COSA FARE: Prosegui il testo sulla Tent of Nations e sul viaggio tra Israele e Palestina, riprendendo subito dopo la sua ultima frase.
━━━━━ TESTO DA LEGGERE
Ora mi direte, come va a finire questa storia? Non lo so, quello però che conosco è la forza e la resilienza di Daoud e della sua famiglia: Tent of Nations è il progetto nato dallo stesso Daoud con l’obiettivo di sensibilizzare turisti e pellegrini di tutto il mondo e far conoscere loro le verità più profonde di questa guerra silenziosa, Il progetto è una realtà che può esistere solo grazie alla presenza e supporto dei volontari esteri che si recano sul territorio e vivono nella fattoria con Daoud e la sua famiglia.

La ragione per cui conosco la storia di Daoud è perché ho avuto la fortuna di passare due giorni nella sua proprietà che, a causa delle continue intimidazioni dell’occupazione israeliana, non è connessa alla città con strade praticabili per i pullman di tutti i visitatori e collaboratori che ogni anno vengono ospitati. Inoltre, sono stati istituiti divieti di costruzione sul territorio e di fabbricazione di sistemi di canalizzazione per portare energia elettrica ed acqua potabile. La famiglia Nassar non si è comunque piegata davanti a tutte queste difficoltà e – anche grazie alle iniziative che ogni anno vengono accolte da migliaia di volontari e dalle donazioni straniere – è riuscita ad ovviare a tutti questi problemi con, per esempio, cisterne di raccolta dell’acqua piovana per irrigare le coltivazioni, pannelli solari… e fare della Tent of Nations un luogo di pace ma soprattutto di testimonianza. Inoltre, la famiglia Nassar si spende per il sostegno della ormai minoranza palestinese nelle zone vicine alla loro proprietà offrendo aiuti ma soprattutto momenti di formazione per donne e bambini.

Daoud Nassar

Questa terra di bellezze e contraddizioni, di multiculturalità ed armi ho avuto l’occasione di viverla e scoprirla partendo dalle sue tante contraddizioni: dall’arrivo in aeroporto a Tel Aviv dove il mio passaporto è rimasto senza timbri (il conflitto tra Israele e Palestina ha portato allo schieramento a favore o contro degli stati attorno al territorio, avere il timbro dello stato israeliano avrebbe significato rendere il mio passaporto inutilizzabile per un qualsiasi viaggio in Iran, Libano, Libia, Sudan, Siria e Yemen), ai caccia militari nel cielo del deserto del Neghev – che si trova nell’entroterra alla stessa altezza della Striscia di Gaza – fino alle porte della città vecchia di Gerusalemme “decorate” da fori di proiettile, passando per i continui controlli ad ogni passaggio da territori Israeliani a Palestinesi e vice versa.
━━━━━━━━━━
━━━━━ DATI FORNITI
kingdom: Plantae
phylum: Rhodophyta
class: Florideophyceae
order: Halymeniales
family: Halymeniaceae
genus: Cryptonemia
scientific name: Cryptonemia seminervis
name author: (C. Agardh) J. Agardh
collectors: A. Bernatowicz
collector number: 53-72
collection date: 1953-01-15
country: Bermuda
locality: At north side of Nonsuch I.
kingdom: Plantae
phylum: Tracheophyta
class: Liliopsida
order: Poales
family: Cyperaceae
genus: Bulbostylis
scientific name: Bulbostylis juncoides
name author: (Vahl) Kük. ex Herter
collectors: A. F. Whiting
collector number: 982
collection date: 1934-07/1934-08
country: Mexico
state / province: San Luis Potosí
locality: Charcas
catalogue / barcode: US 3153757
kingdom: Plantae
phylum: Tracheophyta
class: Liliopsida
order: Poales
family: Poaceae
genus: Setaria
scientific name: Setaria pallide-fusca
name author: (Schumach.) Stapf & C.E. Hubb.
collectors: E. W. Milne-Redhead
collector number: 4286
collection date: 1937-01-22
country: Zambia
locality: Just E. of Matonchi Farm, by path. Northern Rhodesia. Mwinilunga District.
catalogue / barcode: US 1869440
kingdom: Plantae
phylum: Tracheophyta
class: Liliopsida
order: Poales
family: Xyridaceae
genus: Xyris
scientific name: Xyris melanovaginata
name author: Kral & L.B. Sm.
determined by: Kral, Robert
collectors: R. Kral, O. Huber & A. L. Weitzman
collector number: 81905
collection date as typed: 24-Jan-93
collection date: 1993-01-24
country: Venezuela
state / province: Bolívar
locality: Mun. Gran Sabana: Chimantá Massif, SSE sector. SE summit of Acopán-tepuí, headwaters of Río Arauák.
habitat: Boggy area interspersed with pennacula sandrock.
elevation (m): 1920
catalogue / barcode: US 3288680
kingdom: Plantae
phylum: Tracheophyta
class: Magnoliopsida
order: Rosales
━━━━━━━━━━
RISPOSTA CORRETTA:
Proprio oggi, a distanza di poche ore dalle notizie che giungono direttamente da Gerusalemme di nuovi bombardamenti non solo nei territori più “caldi” ma anche nella città, ho ritenuto necessario scrivere, un po’ di getto e con il cuore in mano, questo articolo. Al cancello d’ingresso della Tent of Nations ci sono due massi che recitano “We refuse to be enemies” (noi ci rifiutiamo di essere nemici) e “Learning hope, planting peace” (imparando la speranza, piantando la pace), ritengo necessario – oggi – sottolineare la lotta di chi sceglie una guerra pacifica, non da prima pagina e titoloni ma che passa in sordina e non fa “views” perché la ritengo in egual modo cruda, atroce e reale: riflesso di una pace solo apparente e di una guerra combattuta non solo con armi ma anche con “scartoffie”.

Voglio concludere sottolineando che questa è la mia visione, la mia opinione e la mia esperienza. Ognuno è libero di informarsi, comprendere ed in seguito agire nelle modalità che ritiene più consone, adeguate e possibili. Ad oggi, anche se una parte degli stati membri ha presentato le pratiche necessarie per iniziare l’iter, l’Unione Europea non riconosce lo stato palestinese.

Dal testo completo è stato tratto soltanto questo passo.